» **Consigne rédigée 1**
Reproduisez fidèlement le passage de la recension consacrée à Jacques Attali qui commence par les mots contenant « Quelle personnalité, ce » et se termine par « histoire de l’avenir [1]. ».
» **Consigne rédigée 2**
Reprenez la recension du dernier livre de Jacques Attali à la suite de sa dernière phrase et poursuivez-en la rédaction.

» **Extrait retenu**
Recherche
Plan du site
   Mensuel de réflexion socio-économique vers l’Économie Distributive
 
 
 
 
 
AED La Grande Relève Articles N° 1071 - décembre 2006 > Prévisions d’un grand esprit

 

Le site est passé à sa troisième version.

N'hésitez-pas à nous transmettre vos commentaires !
Merci de mettre à jour vos liens.

Si vous n'êtes pas transferé automatiquement dans 7 secondes, svp cliquez ici

Lectures

Prévisions d’un grand esprit

par M.-L. DUBOIN
9 décembre 2006

Quelle personnalité, ce Jacques Attali ! Avoir refusé tout poste ministériel et exigé de rester dans l’ombre quand il a accepté d’être conseiller de F. Mitterrand, c’était déjà se singulariser dans le monde de la politique, car l’ambition personnelle y est plutôt la norme ! Il se distingue aussi en tant qu’auteur par la variété des genres et des sujets qu’il aborde : mémoires, biographies, romans, une pièce de théâtre, un conte pour enfants et plus d’une vingtaine d’essais ! Parmi les intellectuels qui publient leurs réflexions en français, il est sans doute l’un des plus prolixes et l’un des plus brillants par la portée de sa pensée. Et peut-être aussi l’un des plus sûrs de lui. Bref, j’ai été attirée par son dernier livre, intitulé sans excès de modestie : Une brève histoire de l’avenir [1].

» **Relevé des entrées**
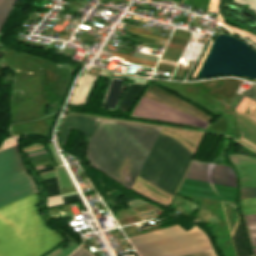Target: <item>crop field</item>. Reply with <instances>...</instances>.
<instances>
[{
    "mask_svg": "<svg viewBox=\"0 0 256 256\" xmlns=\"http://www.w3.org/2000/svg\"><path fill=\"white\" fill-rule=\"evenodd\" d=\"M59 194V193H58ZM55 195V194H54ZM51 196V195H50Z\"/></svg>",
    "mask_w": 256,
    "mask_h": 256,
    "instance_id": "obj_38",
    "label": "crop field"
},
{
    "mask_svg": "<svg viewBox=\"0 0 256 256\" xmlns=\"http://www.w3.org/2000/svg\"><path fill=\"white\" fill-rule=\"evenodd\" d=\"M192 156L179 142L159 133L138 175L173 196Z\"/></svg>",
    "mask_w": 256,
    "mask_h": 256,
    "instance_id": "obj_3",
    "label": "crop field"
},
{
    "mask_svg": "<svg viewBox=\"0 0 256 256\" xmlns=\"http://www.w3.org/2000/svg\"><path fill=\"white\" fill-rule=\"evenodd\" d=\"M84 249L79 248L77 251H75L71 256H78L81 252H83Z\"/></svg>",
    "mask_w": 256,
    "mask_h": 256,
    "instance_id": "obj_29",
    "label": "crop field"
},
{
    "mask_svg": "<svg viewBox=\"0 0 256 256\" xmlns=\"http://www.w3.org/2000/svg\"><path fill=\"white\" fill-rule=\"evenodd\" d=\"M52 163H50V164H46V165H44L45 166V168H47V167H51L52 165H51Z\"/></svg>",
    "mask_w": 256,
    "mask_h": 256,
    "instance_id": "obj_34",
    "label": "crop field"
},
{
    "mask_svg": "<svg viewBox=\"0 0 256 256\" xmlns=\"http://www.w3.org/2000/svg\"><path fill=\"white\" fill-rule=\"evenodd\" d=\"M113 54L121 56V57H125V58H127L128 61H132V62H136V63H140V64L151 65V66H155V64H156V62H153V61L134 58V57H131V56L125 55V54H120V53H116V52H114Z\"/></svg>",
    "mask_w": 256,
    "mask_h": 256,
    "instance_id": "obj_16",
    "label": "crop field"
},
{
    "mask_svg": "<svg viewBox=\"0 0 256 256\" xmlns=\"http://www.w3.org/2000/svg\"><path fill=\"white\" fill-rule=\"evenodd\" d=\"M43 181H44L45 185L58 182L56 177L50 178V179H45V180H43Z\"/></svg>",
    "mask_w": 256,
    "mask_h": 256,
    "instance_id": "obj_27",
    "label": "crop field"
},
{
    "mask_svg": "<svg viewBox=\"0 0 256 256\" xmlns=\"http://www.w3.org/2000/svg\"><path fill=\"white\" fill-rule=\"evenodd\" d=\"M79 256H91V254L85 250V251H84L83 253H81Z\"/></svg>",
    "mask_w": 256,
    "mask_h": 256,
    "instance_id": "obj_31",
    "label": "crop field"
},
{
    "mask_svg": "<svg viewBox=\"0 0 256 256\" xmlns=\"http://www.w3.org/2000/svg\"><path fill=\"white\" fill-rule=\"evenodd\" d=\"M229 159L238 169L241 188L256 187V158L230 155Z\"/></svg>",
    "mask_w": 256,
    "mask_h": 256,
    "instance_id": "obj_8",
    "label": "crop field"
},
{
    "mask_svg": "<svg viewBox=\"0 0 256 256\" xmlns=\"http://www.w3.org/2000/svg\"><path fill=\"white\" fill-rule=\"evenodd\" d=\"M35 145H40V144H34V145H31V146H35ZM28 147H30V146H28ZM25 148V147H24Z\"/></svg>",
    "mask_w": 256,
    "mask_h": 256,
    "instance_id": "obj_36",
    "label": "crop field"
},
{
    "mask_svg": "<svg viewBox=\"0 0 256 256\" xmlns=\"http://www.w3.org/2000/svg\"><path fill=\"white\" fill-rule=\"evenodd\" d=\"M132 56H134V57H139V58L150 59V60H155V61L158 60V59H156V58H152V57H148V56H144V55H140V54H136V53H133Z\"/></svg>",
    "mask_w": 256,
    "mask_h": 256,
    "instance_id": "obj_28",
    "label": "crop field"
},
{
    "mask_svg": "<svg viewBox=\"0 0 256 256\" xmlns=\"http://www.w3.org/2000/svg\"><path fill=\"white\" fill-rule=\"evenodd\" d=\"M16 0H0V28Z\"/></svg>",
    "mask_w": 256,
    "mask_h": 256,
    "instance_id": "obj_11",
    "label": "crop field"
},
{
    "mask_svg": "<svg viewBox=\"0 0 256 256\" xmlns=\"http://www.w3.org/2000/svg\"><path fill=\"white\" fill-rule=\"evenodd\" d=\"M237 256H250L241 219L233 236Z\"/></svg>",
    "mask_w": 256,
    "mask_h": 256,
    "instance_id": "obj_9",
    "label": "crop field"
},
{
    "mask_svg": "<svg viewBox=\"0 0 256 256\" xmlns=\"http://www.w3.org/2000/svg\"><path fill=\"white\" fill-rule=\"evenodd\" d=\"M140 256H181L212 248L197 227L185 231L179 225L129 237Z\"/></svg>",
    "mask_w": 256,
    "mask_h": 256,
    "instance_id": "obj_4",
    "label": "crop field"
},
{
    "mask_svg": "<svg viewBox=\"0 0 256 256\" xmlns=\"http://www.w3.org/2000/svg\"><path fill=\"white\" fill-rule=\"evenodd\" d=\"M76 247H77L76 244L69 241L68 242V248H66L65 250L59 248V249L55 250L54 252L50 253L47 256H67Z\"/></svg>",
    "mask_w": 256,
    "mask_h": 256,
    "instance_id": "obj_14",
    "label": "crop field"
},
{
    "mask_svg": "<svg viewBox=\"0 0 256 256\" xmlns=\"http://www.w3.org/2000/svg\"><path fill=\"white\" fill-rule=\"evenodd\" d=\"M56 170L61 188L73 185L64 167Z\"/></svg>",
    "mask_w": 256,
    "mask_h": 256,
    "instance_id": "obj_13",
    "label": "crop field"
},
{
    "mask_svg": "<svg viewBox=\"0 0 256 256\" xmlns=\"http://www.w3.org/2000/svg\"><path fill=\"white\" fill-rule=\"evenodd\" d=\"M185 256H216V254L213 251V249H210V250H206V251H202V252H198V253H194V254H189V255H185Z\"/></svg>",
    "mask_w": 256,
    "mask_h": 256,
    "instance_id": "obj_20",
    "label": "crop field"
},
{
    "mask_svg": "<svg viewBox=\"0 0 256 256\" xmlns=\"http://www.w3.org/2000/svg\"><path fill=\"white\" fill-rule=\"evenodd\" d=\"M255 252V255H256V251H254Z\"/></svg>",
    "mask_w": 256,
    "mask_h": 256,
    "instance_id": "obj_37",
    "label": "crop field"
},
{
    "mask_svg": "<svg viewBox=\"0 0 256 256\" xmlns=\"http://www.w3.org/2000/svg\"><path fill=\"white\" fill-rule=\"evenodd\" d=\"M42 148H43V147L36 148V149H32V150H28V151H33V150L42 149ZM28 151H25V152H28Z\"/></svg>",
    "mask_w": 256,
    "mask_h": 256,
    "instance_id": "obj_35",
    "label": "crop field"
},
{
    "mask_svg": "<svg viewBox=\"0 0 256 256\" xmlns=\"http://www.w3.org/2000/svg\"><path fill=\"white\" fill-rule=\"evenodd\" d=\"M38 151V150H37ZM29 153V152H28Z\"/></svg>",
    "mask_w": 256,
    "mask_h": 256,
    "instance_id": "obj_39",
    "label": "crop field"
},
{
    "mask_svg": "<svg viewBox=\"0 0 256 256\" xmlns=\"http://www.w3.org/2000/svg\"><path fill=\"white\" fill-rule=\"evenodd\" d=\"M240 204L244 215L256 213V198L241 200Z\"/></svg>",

» **Réponse attendue 1**
Quelle personnalité, ce Jacques Attali ! Avoir refusé tout poste ministériel et exigé de rester dans l’ombre quand il a accepté d’être conseiller de F. Mitterrand, c’était déjà se singulariser dans le monde de la politique, car l’ambition personnelle y est plutôt la norme ! Il se distingue aussi en tant qu’auteur par la variété des genres et des sujets qu’il aborde : mémoires, biographies, romans, une pièce de théâtre, un conte pour enfants et plus d’une vingtaine d’essais ! Parmi les intellectuels qui publient leurs réflexions en français, il est sans doute l’un des plus prolixes et l’un des plus brillants par la portée de sa pensée. Et peut-être aussi l’un des plus sûrs de lui. Bref, j’ai été attirée par son dernier livre, intitulé sans excès de modestie : Une brève histoire de l’avenir [1].

» **Réponse attendue 2**
Et il m’a fait le même coup que son précédent ouvrage, La voie humaine [2] : j’ai été emballée par au moins les trois premiers quarts, et puis la fin m’a donné l’impression que la montagne accouchait d’une souris !

Dans ce dernier livre, il part d’un principe : l’avenir peut s’entrevoir par l’examen du passé, pourvu qu’on soit capable de distinguer ce qui est invariant de ce qui évolue. Et il l’applique en commençant par effectuer, magistralement et à grands traits, en une vingtaine de pages, un survol de l’histoire de l’humanité, pour choisir certains faits (qui, à d’autres, ont pu paraître anodins, dit-il en passant), dont il souligne la similitude, ce qui lui permet de croire qu’ils se reproduiront, donc qu’ils seront encore là pour constituer l’avenir. Cette idée paraît à la fois simple, prétentieuse, et puissante.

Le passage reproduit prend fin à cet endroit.